New plan focuses on mortgage rates; experts’ response is mixed
After a two-day closed door policy meeting last week, the Federal Reserve announced its latest effort to stimulate the economy: “Operation Twist.”
The crux of the plan is to put downward pressure on long-term interest rates by shifting $400 billion from short term Treasury holdings to longer term Treasuries.
Writing for MarketWatch, David Weidner explains that driving long-term interest rates even lower than they have been could help banks by increasing financing activity and generating more fees and transactions. Moreover, he adds, “many homeowners on the edge of being underwater on their home loans would have an opportunity to cut their housing costs. What the banks lose in profit margins — they are currently borrowing for nearly nothing and lending for 4% or more — would potentially be offset by fewer bad loans.”
Economic and housing industry experts are not convinced the outcome is going to turn out to be what the Fed expects and wants it to be. Interviewed for an article in Forbes Magazine, Steve Blitz, senior economist at ITG Investment Research, said that “borrowing is about confidence. If I’m uncertain about growth in my income, I’m not going to go get a mortgage.”
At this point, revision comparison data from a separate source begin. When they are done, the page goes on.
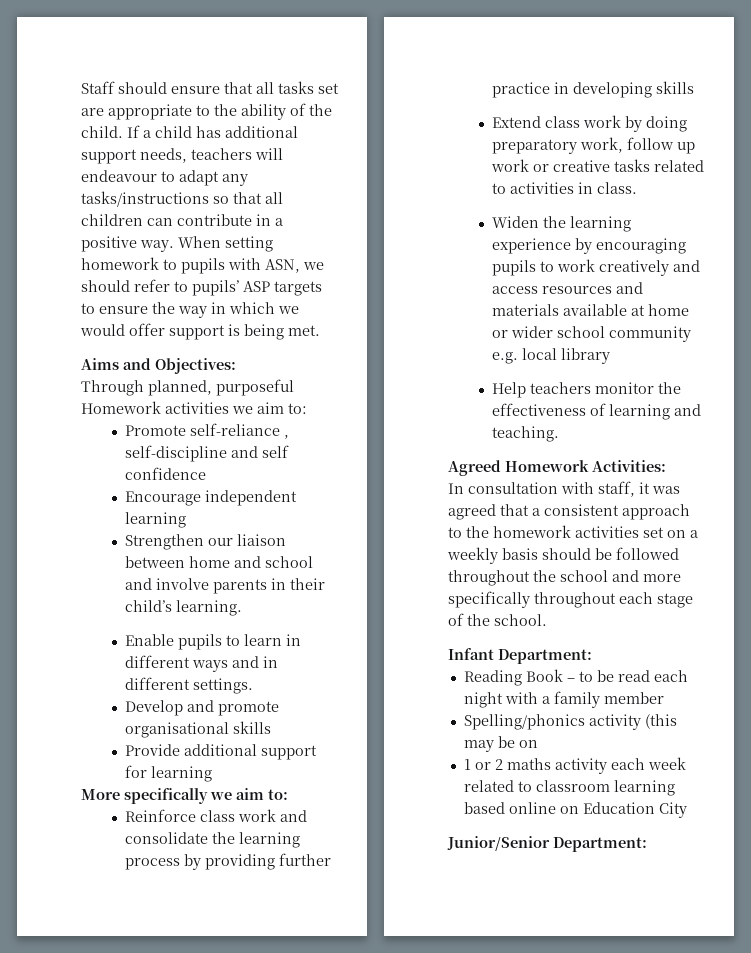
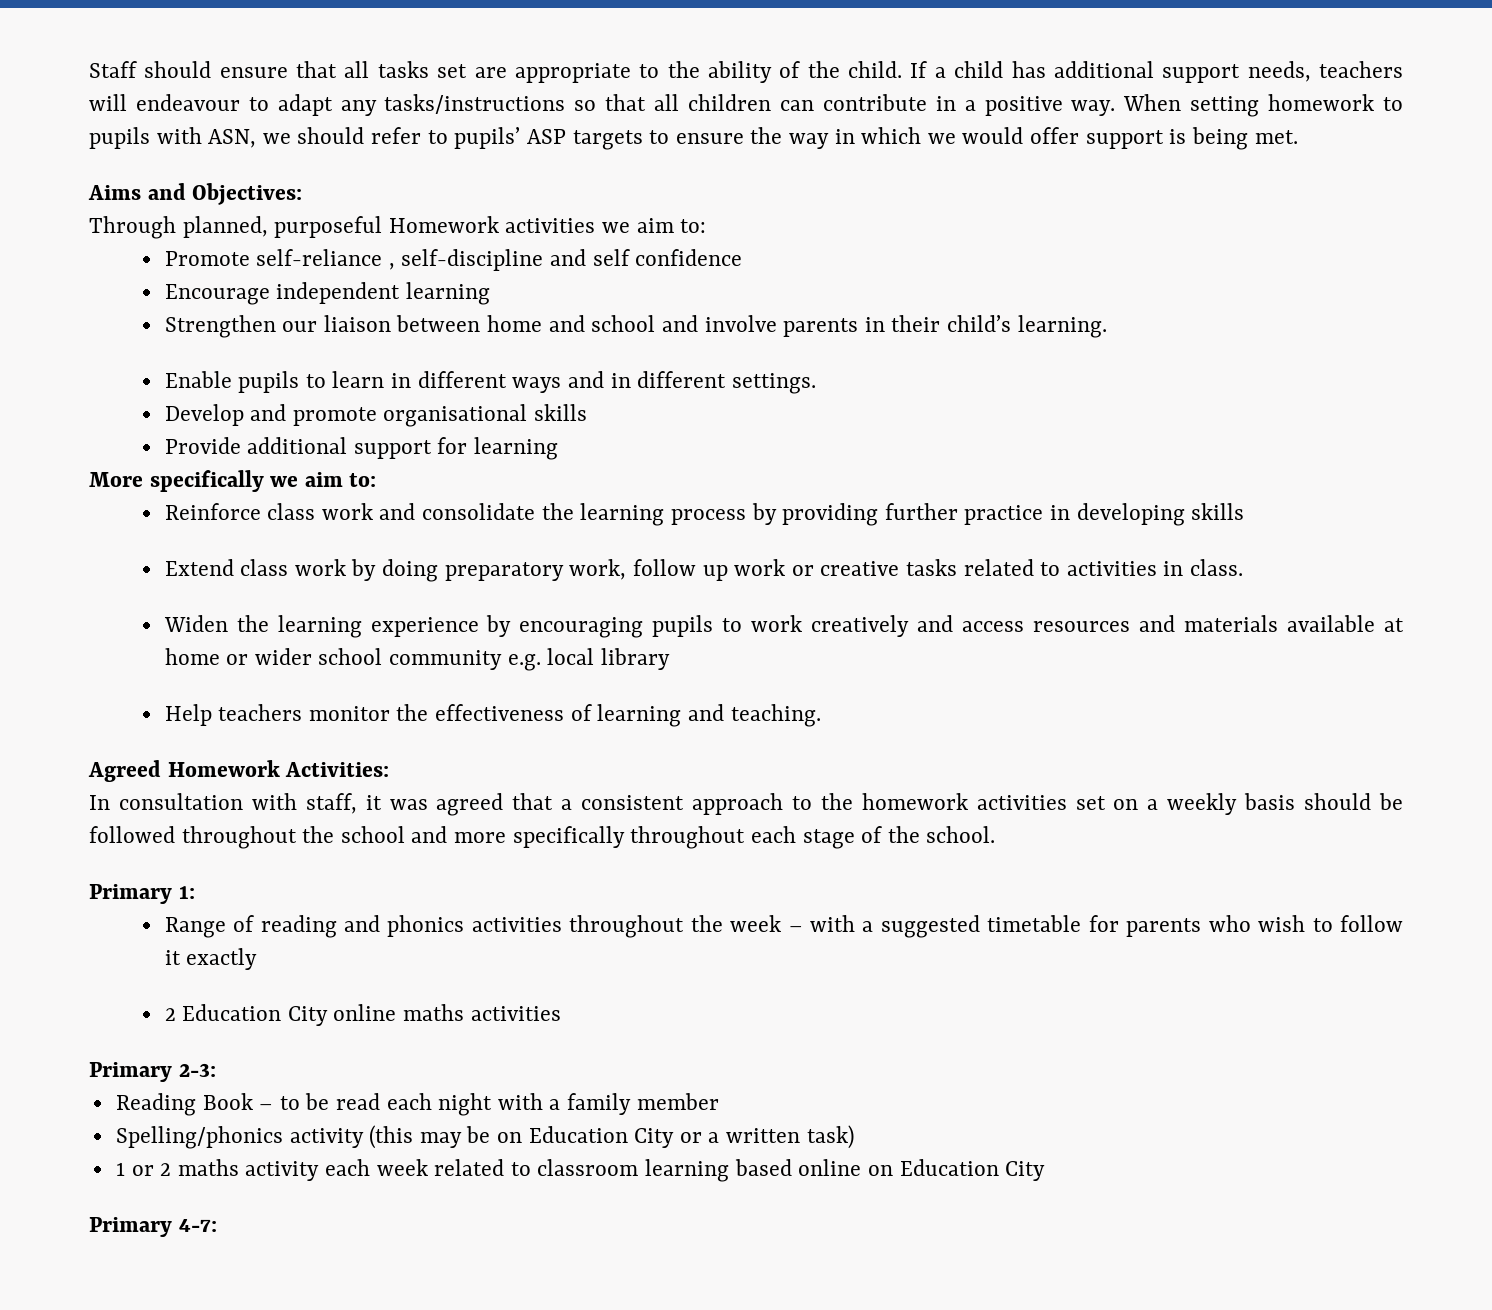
[448,648,592,664] Infant Department: -> [89,884,195,904] [164,915,1404,938] [164,948,258,970] [164,1004,561,1026] [89,1062,216,1082] Primary 1: // Range of reading and phonics activities throughout the week – with a suggested timetable for parents who wish to follow it exactly // 2 Education City online maths activities // Primary 2-3:
(538, 744) none -> [528,1125,854,1149] Education City or a written task)
[447,836,647,852] Junior/Senior Department: -> [89,1217,217,1237] Primary 4-7:

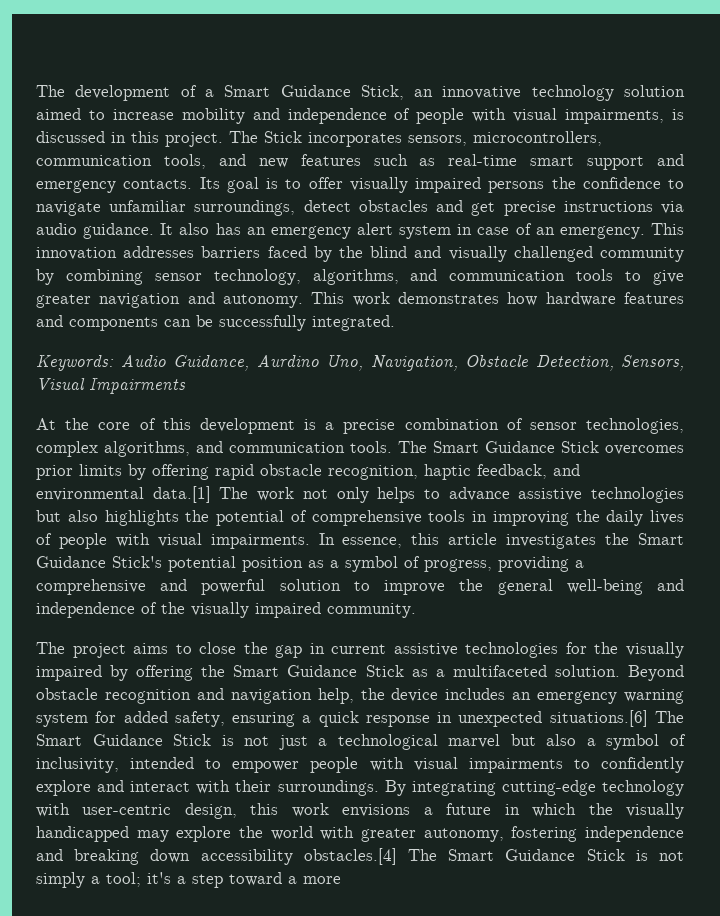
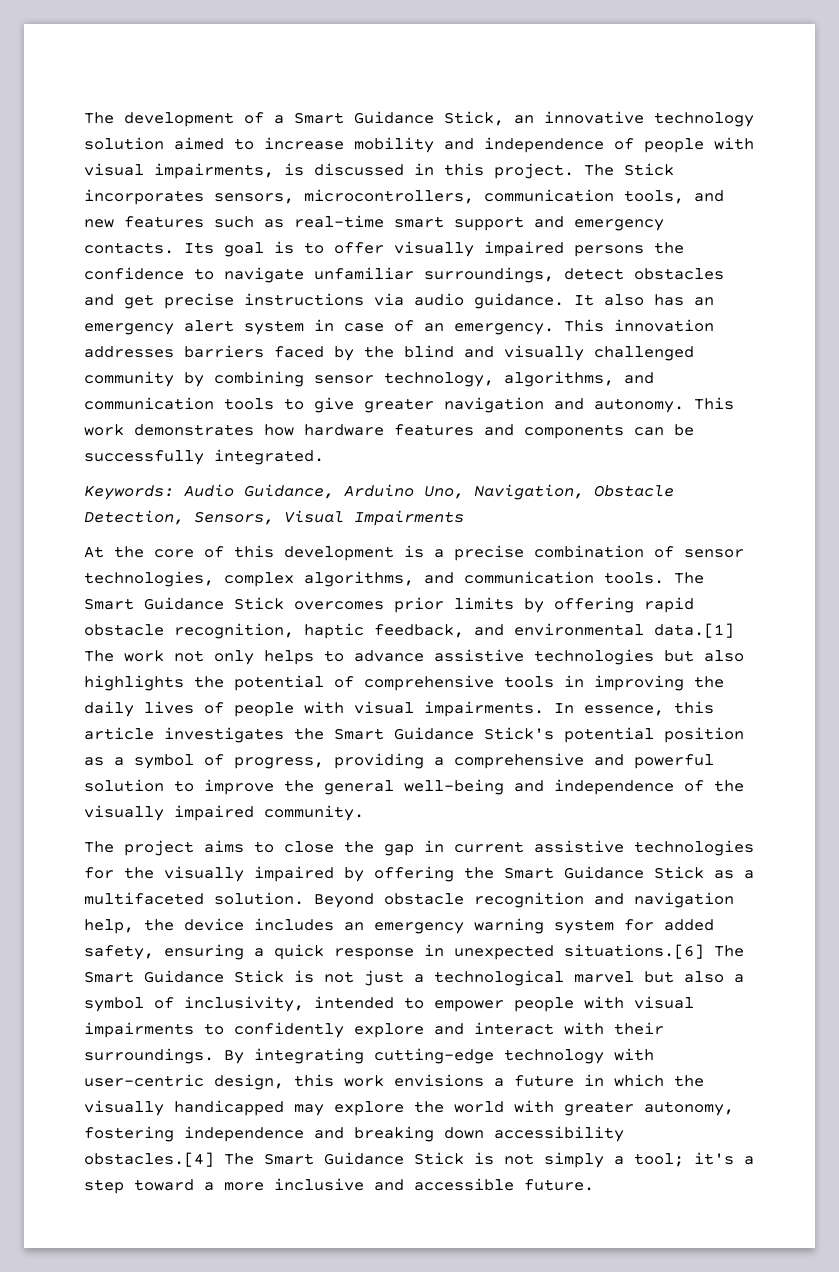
[256,355,319,367] Aurdino -> [344,484,414,497] Arduino
(341, 880) none -> [274,1178,594,1191] inclusive and accessible future.

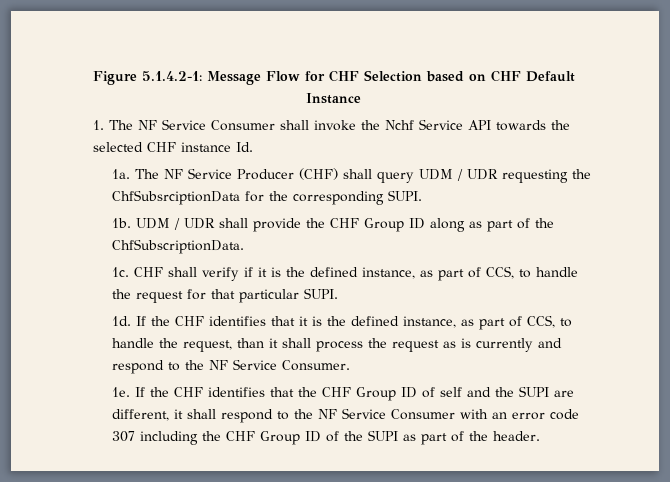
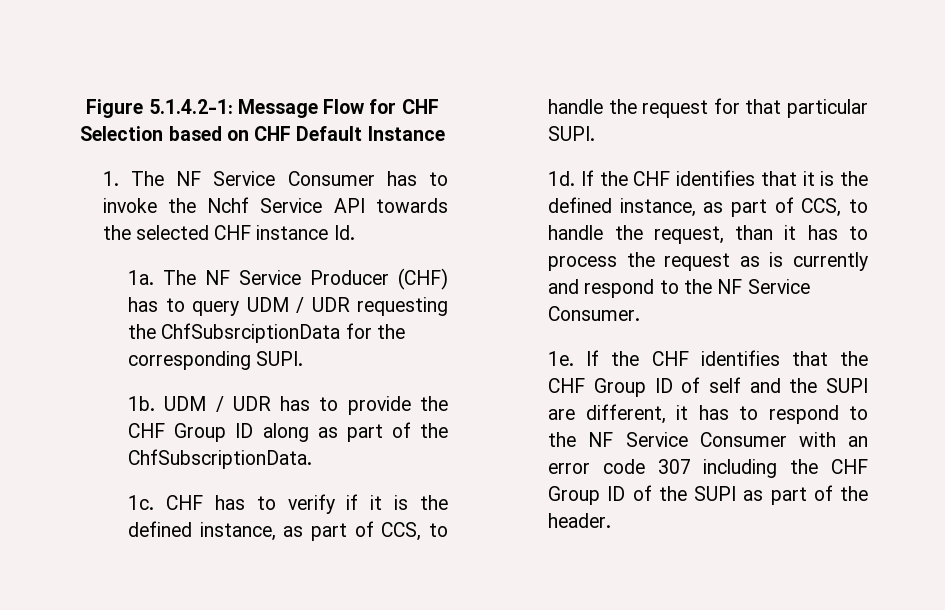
[279,120,309,130] shall -> [386,171,448,186] has to
[343,169,373,179] shall -> [128,297,185,312] has to
[219,218,249,228] shall -> [280,396,339,411] has to
[168,267,198,277] shall -> [214,495,276,510] has to
[282,338,312,348] shall -> [807,225,868,240] has to
[187,409,217,419] shall -> [698,405,759,420] has to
At the same time, as noted in an article on Zacks,
“While all eyes remained fixed on the Federal Reserve’s announcement, data about a surge in the existing-home sales in August was hardly factored in. According to the National Association of Realtors: “Total existing-home sales, which are completed transactions that include single-family, townhomes, condominiums and co-ops, rose 7.7 percent to a seasonally adjusted annual rate of 5.03 million in August from an upwardly revised 4.67 million in July, and are 18.6 percent higher than the 4.24 million unit level in August 2010.”
Zacks’ article concludes with Lawrence Yun, NAR chief economist, observing that although some of the upswing in existing-home sales in August could be attributed to delayed sales from earlier in the year, “favorable affordability conditions and rising rents are underlying motivations.”